Reply To: The Salience Network

  • Don Salmon

    Member
    June 7, 2023 at 2:27 pm

    I’m not sure what “cognitively penetrable” means, but from the context, I’m guessing you mean, is it possible to intentionally shift from effortful, tense, detached, analytic, narrow attention to effortless, relaxed, immersed, intuitive, global attention.

    yes. There’s over 50 years of research verifying it:

    1. Dr. Les Fehmi, a physiological psychologist. He spent 50 years teaching people to shift from what he referred to as narrow, detached attention to wide, immersed attention. There’s a very rough correlation with the hemispheres, and the various modes you refer to. Theoretically that may be interesting, but since the whole brain is active all the time in real life, outside the lab, for the practical purposes you’re referring to, the actual experience of shifting attention is far more important than what’s going on in the brain (which we only know through experience, indirectly or directly, anyway. This is true for all of the results of science, however much – through narrow, abstracted attention – we constantly forget about it)

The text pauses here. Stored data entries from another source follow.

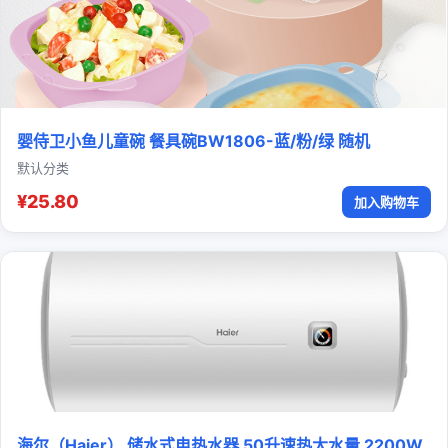
婴侍卫小鱼儿童碗 餐具碗BW1806-蓝/粉/绿 随机
默认分类
¥25.80
加入购物车
海尔（Haier） 储水式电热水器 50升速热大水量 2200W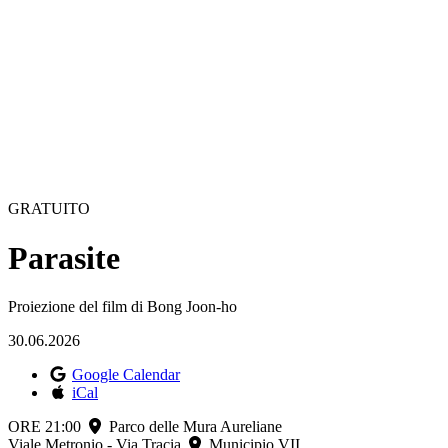
GRATUITO
Parasite
Proiezione del film di Bong Joon-ho
30.06.2026
Google Calendar
iCal
ORE 21:00
Parco delle Mura Aureliane
Viale Metronio - Via Tracia
Municipio VII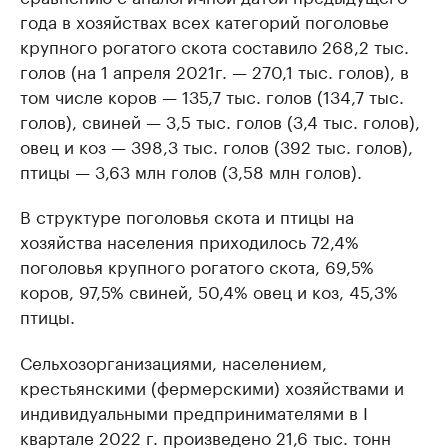
года в хозяйствах всех категорий поголовье
крупного рогатого скота составило 268,2 тыс.
голов (на 1 апреля 2021г. — 270,1 тыс. голов), в
том числе коров — 135,7 тыс. голов (134,7 тыс.
голов), свиней — 3,5 тыс. голов (3,4 тыс. голов),
овец и коз — 398,3 тыс. голов (392 тыс. голов),
птицы — 3,63 млн голов (3,58 млн голов).
В структуре поголовья скота и птицы на
хозяйства населения приходилось 72,4%
поголовья крупного рогатого скота, 69,5%
коров, 97,5% свиней, 50,4% овец и коз, 45,3%
птицы.
Сельхозорганизациями, населением,
крестьянскими (фермерскими) хозяйствами и
индивидуальными предпринимателями в I
квартале 2022 г. произведено 21,6 тыс. тонн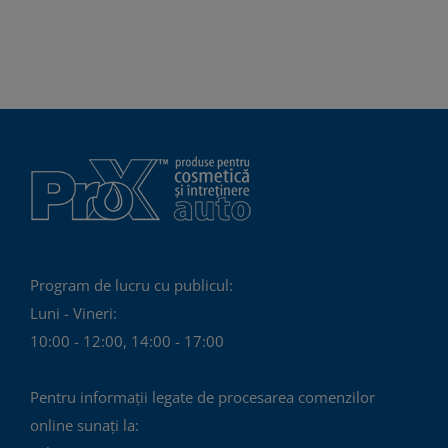
Program de lucru cu publicul:
Luni - Vineri:
10:00 - 12:00, 14:00 - 17:00
Pentru informații legate de procesarea comenzilor
online sunați la: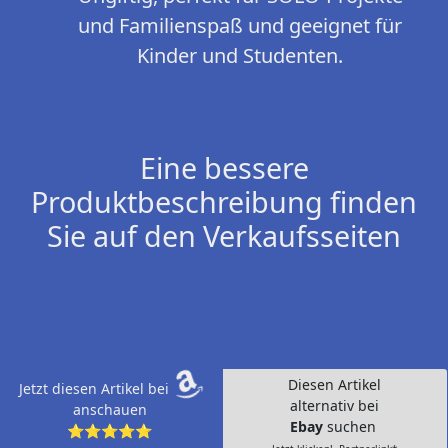
und Familienspaß und geeignet für
Kinder und Studenten.
Eine bessere
Produktbeschreibung finden
Sie auf den Verkaufsseiten
Diesen Artikel
Jetzt diesen Artikel bei
alternativ bei
anschauen
Ebay
suchen
⭐⭐⭐⭐⭐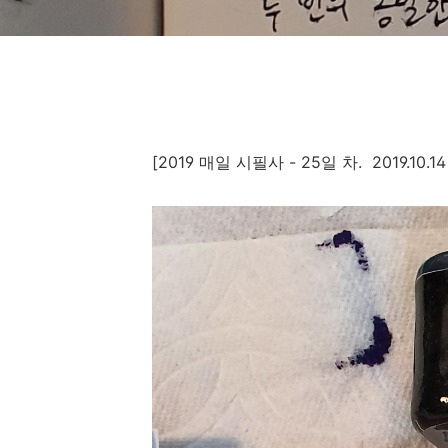
[2019 매일 시필사 - 25일 차. 2019.10.14 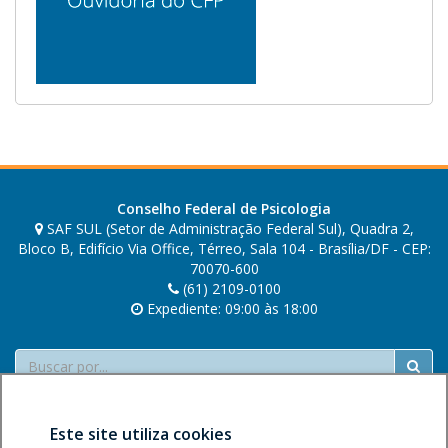
.
Conselho Federal de Psicologia
SAF SUL (Setor de Administração Federal Sul), Quadra 2,
Bloco B, Edifício Via Office, Térreo, Sala 104 - Brasília/DF - CEP:
70070-600
(61) 2109-0100
Expediente: 09:00 às 18:00
Buscar
Este site utiliza cookies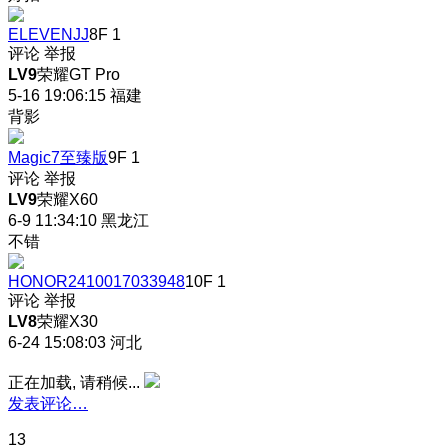
ELEVENJJ
8F
1
评论
举报
LV9
荣耀GT Pro
5-16 19:06:15
福建
背影
Magic7至臻版
9F
1
评论
举报
LV9
荣耀X60
6-9 11:34:10
黑龙江
不错
HONOR2410017033948
10F
1
评论
举报
LV8
荣耀X30
6-24 15:08:03
河北
正在加载, 请稍候...
发表评论…
13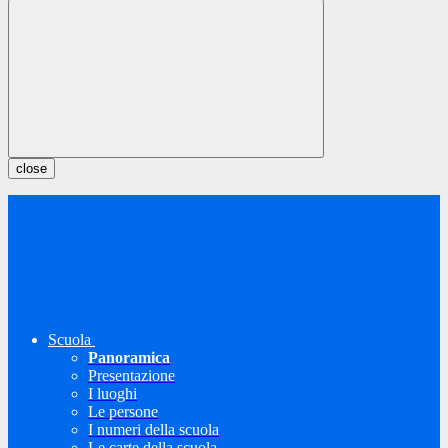
close
Scuola
Panoramica
Presentazione
I luoghi
Le persone
I numeri della scuola
Le carte della scuola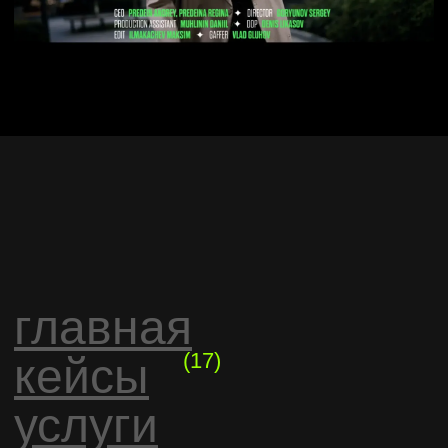
НАЧАТЬ МОЖНО С БРИФА
DIRECT@GREENLIFE.VIDEO
ПЕРМЬ, УЛ.ЧЕРНЫШЕВСКОГО 28, ОФ. 401
8 (800) 101-20-07
vimeo
Rutube
telegram
vk
youtube
ИП Предеин А.В.
Политика конфиденциальности
ИНН 590614777760
Способы оплаты и возврата
ОГРНИП 323595800047902
(c) Green Life Cinema 2024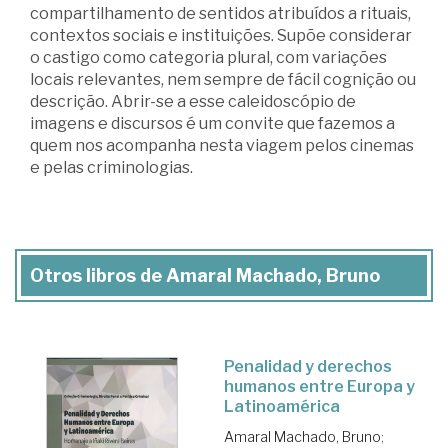
compartilhamento de sentidos atribuídos a rituais,
contextos sociais e instituições. Supõe considerar
o castigo como categoria plural, com variações
locais relevantes, nem sempre de fácil cognição ou
descrição. Abrir-se a esse caleidoscópio de
imagens e discursos é um convite que fazemos a
quem nos acompanha nesta viagem pelos cinemas
e pelas criminologias.
Otros libros de Amaral Machado, Bruno
Penalidad y derechos
humanos entre Europa y
Latinoamérica
Amaral Machado, Bruno
;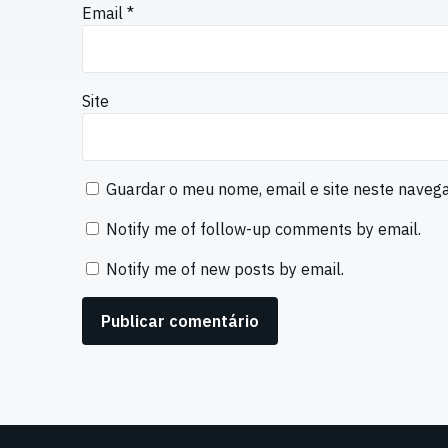
Email
*
Site
Guardar o meu nome, email e site neste naveg
Notify me of follow-up comments by email.
Notify me of new posts by email.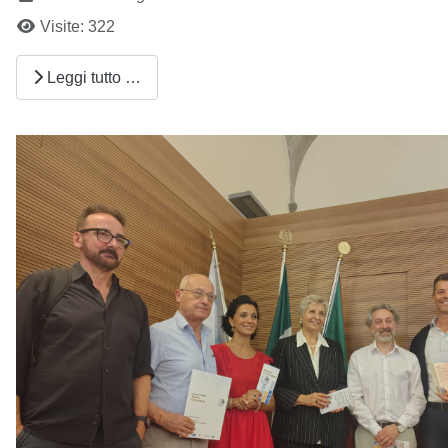
Visite: 322
Leggi tutto …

    2. Dr. John Yates, a neuroscientist and longtime Buddhist teacher, uses the terms ‘selective attention” and “peripheral awareness” to describe these varying forms of attention. He had students with 20 or 30 years of experience meditating who had not been successful in shifting to states of unity consciousness succeed in a matter of months by training them in shifting attention.

    There are many other examples (Loch Kelly has been a subject in numerous labs, teaching similar shifts of attention)

    As far as the idea of depression and the right hemisphere, it’s not that cut and dried. Similarly, perhaps you missed my comment that the association of the default mode with any particular state of mind is incorrect. Scientists say the default mode may be associated with negative, tense dysphoric thinking and it may be associated with positive creative mind wandering. It’s not one-to-one, neither are moods one to one corresponding with particular hemisphere.

    It’s a shame that Iain so often goes back and forth from describing his “hemisphere hypothesis” as metaphorical vs literal. Since we know ALL the functions of the right hemisphere can, in the case of brain damage, be taken over COMPLETELY by the left hemisphere, and vice versa, the idea of relying on particular brain regions as definitive just doesn’t work.

    Further more, parapsychological research shows cognition is perfectly possible without use of the brain at all, so it really helps us a LOT, I think, to take all info about the brain as metaphoric.